Across these examples, the pattern is becoming clearer.
ZKsync is asking tokenholders to fund product development.
SafeNet is making token delegation part of transaction security.
Meta Pool is using governance to decide how protocol-generated value should be allocated across operations, validators, tokenholders, and future utility.
These are different situations, but they all point in the same direction: governance is becoming the place where product and economic strategy get decided.
That changes what good delegation requires.
Delegates need to understand more than voting process. They need to understand:
product strategy,
treasury allocation,
protocol revenue,
token incentives,
validator economics,
user adoption,
accountability structures,
and tradeoffs between short-term growth and long-term sustainability.
This is also why delegation matters.
If DAO governance were only about discussion, thoughtful commentary might be enough. But governance is increasingly where product roadmaps are funded, protocol revenue is allocated, and economic priorities are set.
In that environment, voting power is not just influence.
It is the seat at the table.
This is the part I have been thinking about most directly.
My company, Axia Network, spends a lot of time reading proposals, evaluating governance systems, and thinking through the economic consequences of DAO decisions. But in most DAOs, we do not yet have much voting power.
That creates a real limitation.
We can publish analysis.
We can comment in forums.
We can participate in calls.
We can explain tradeoffs.
We can try to improve the quality of the conversation.
But without delegation, we are still mostly advising from the sidelines.
If the largest tokenholders and delegates are the ones deciding which product roadmaps get funded, which incentive systems survive, and which teams receive protocol resources, then smaller governance firms need delegated voting power to participate meaningfully.
Not because voting power is the point.
Because voting power is how analysis becomes actionable.
There is a cynical version of this argument that says governance is just a power game.
I do not think that is the whole story.
Delegation can be extractive, but it can also be a way to create accountability.

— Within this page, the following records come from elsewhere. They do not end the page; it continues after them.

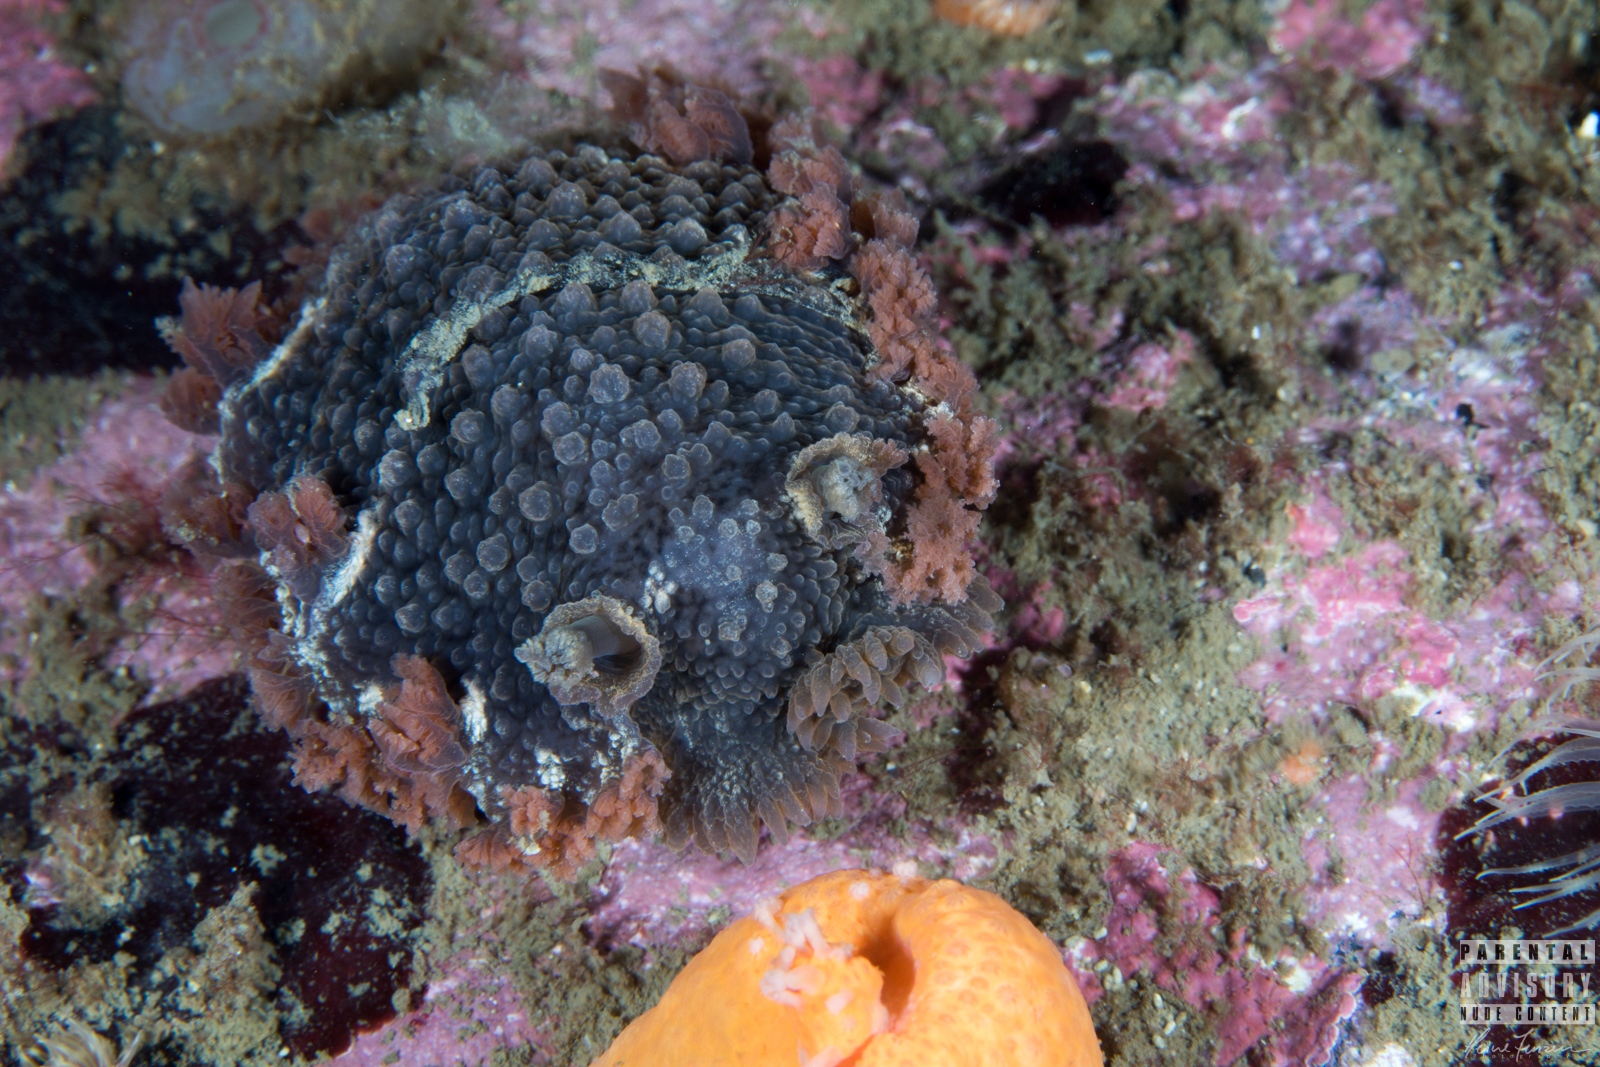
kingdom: Animalia
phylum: Mollusca
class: Gastropoda
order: Nudibranchia
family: Tritoniidae
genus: Tritonia
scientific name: Tritonia hombergii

Tokenholders who do not have the time, context, or interest to evaluate every proposal can delegate to teams that do.
The question is what those teams do with that responsibility.
For Axia, the goal is not to accumulate voting power for its own sake. The goal is to help DAOs make better capital allocation decisions.

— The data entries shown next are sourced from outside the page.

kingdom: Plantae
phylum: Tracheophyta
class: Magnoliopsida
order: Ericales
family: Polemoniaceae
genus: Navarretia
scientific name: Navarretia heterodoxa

That means evaluating whether proposals are tied to real product outcomes. It means asking whether incentives are sustainable. It means looking at who benefits, who is accountable, and what happens if the assumptions are wrong.
It also means being willing to support ambitious proposals when they are well-designed.

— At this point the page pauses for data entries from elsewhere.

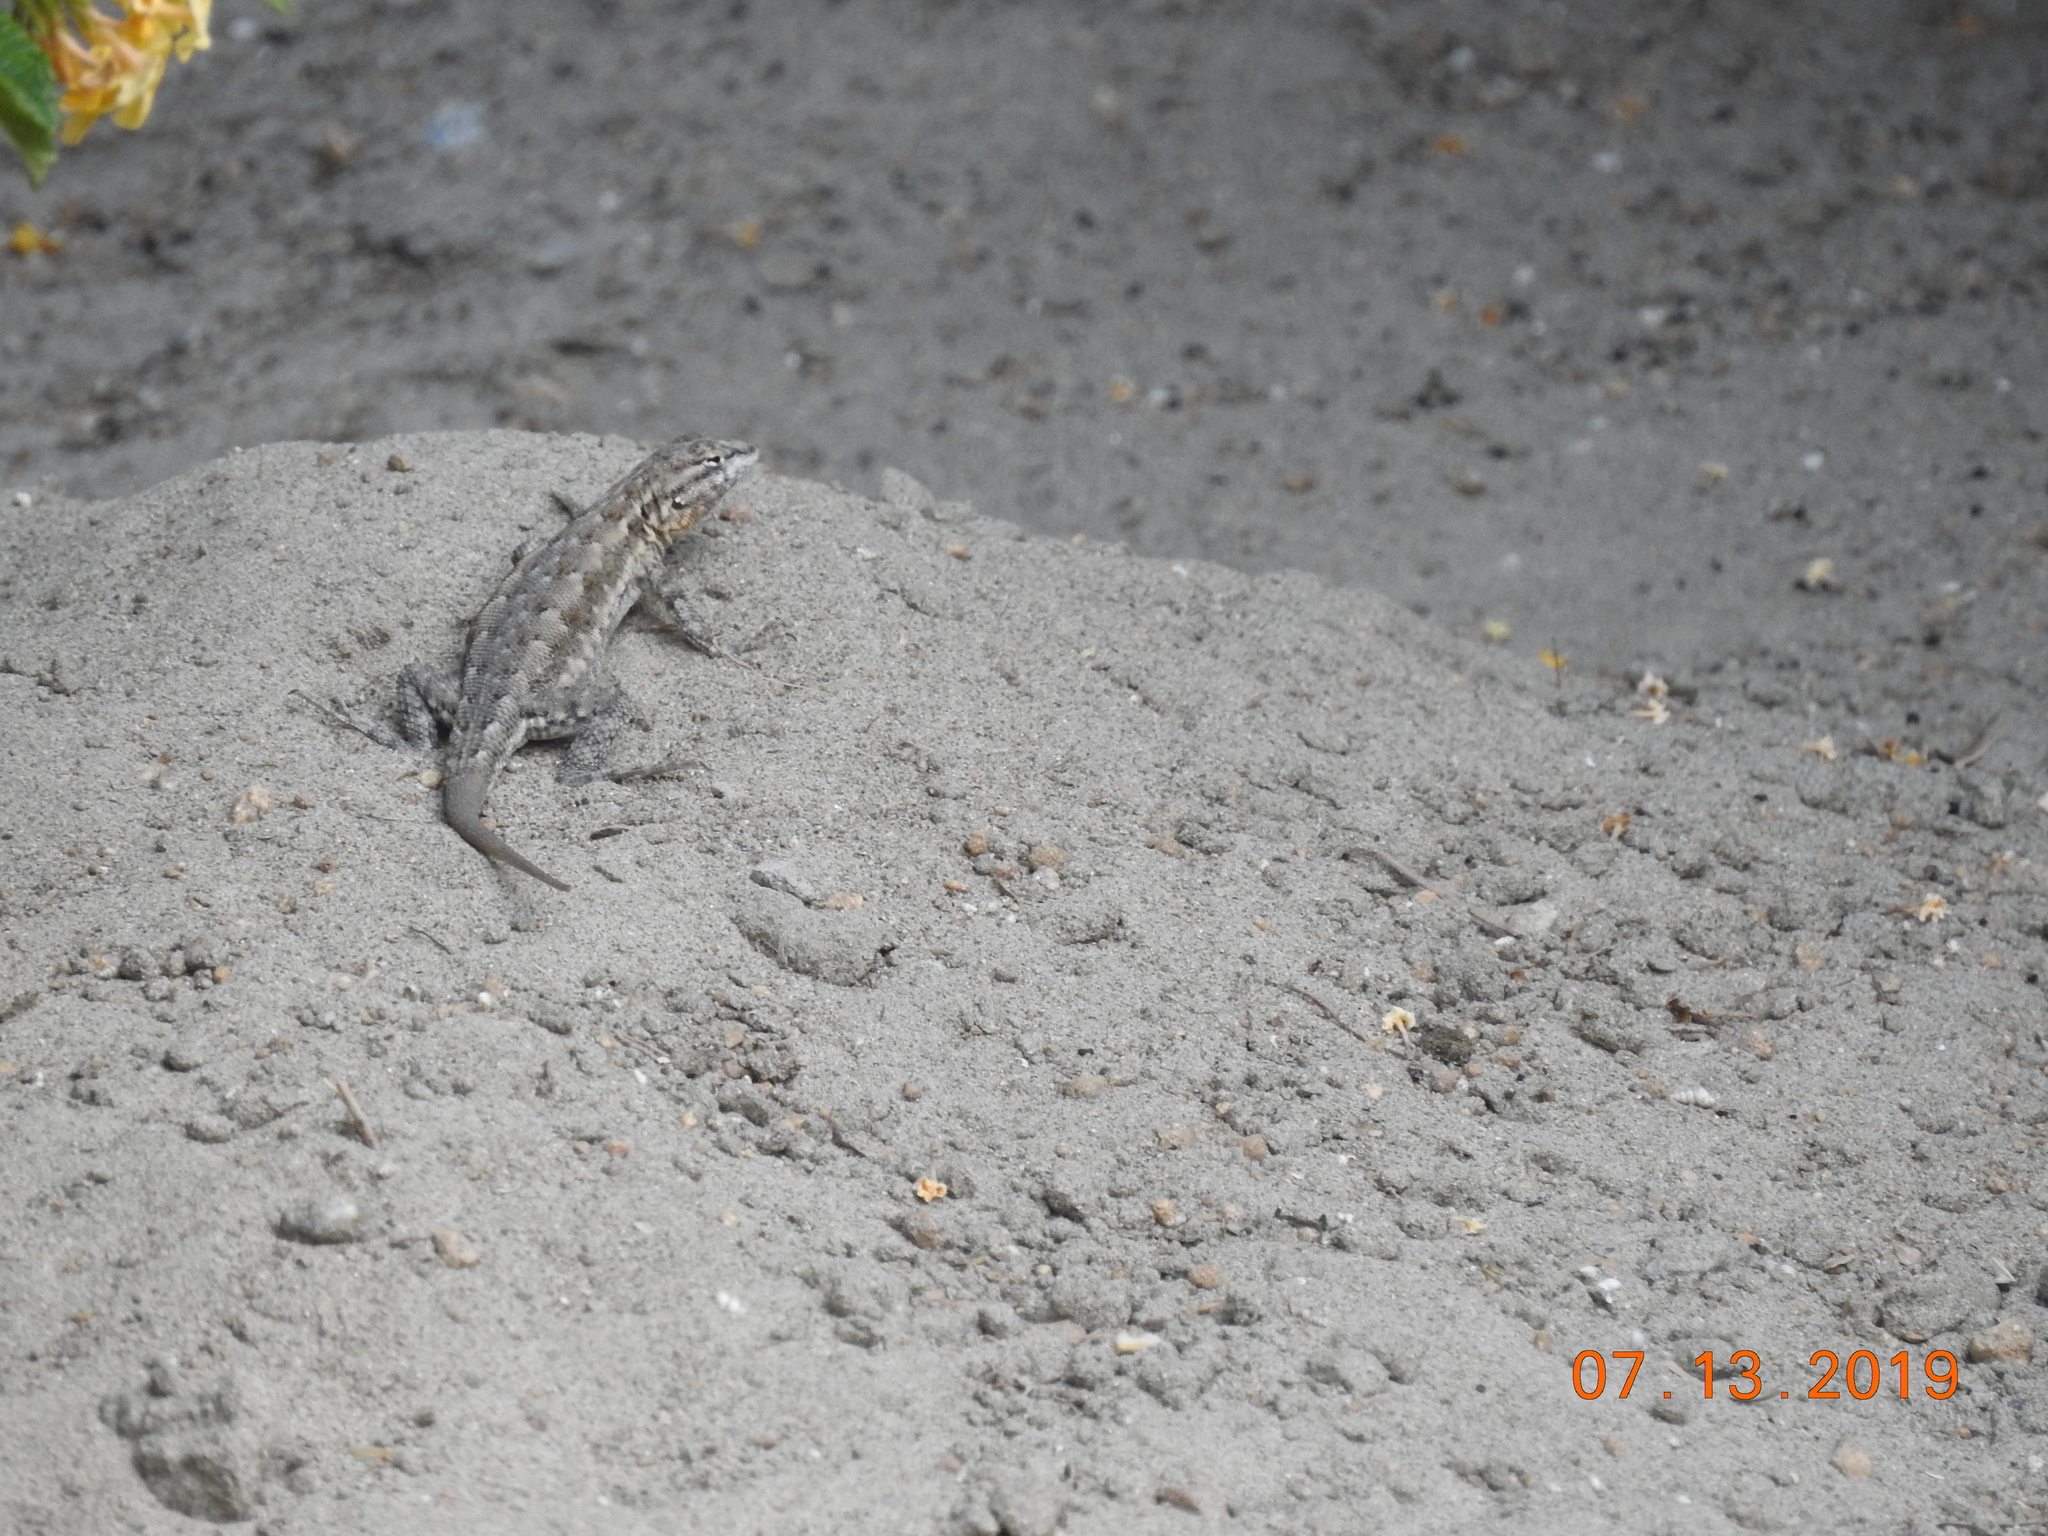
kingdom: Animalia
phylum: Chordata
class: Squamata
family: Phrynosomatidae
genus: Uta
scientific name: Uta stansburiana
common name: Side-blotched lizard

Not every large allocation is wasteful. Not every core-team proposal is suspicious. Not every incentive program is mercenary. Some protocols genuinely need to fund product development, subsidize growth, support infrastructure, or experiment with new economic models.
The job of a delegate is not to say no to everything.
The job is to understand what the DAO is actually buying.
The next phase of DAO governance will probably be less about whether communities can produce discussion and more about whether they can make disciplined economic decisions.
That does not mean DAOs should become traditional companies. It does not mean they should abandon openness, community ownership, or credible neutrality.
But it does mean we should be honest about the work governance is already doing.
DAOs are funding product roadmaps.
DAOs are allocating revenue.
DAOs are approving incentive systems.
DAOs are deciding which infrastructure gets supported.
DAOs are shaping what protocols become.
If that is true, then delegates are not just voters.
They are product capital allocators.
And if delegates are capital allocators, then voting power matters. It determines who can move beyond commentary and into actual decision-making.
That is why delegation is not a side issue. It is the mechanism that decides who gets to sit at the table while protocols decide what they are going to build next.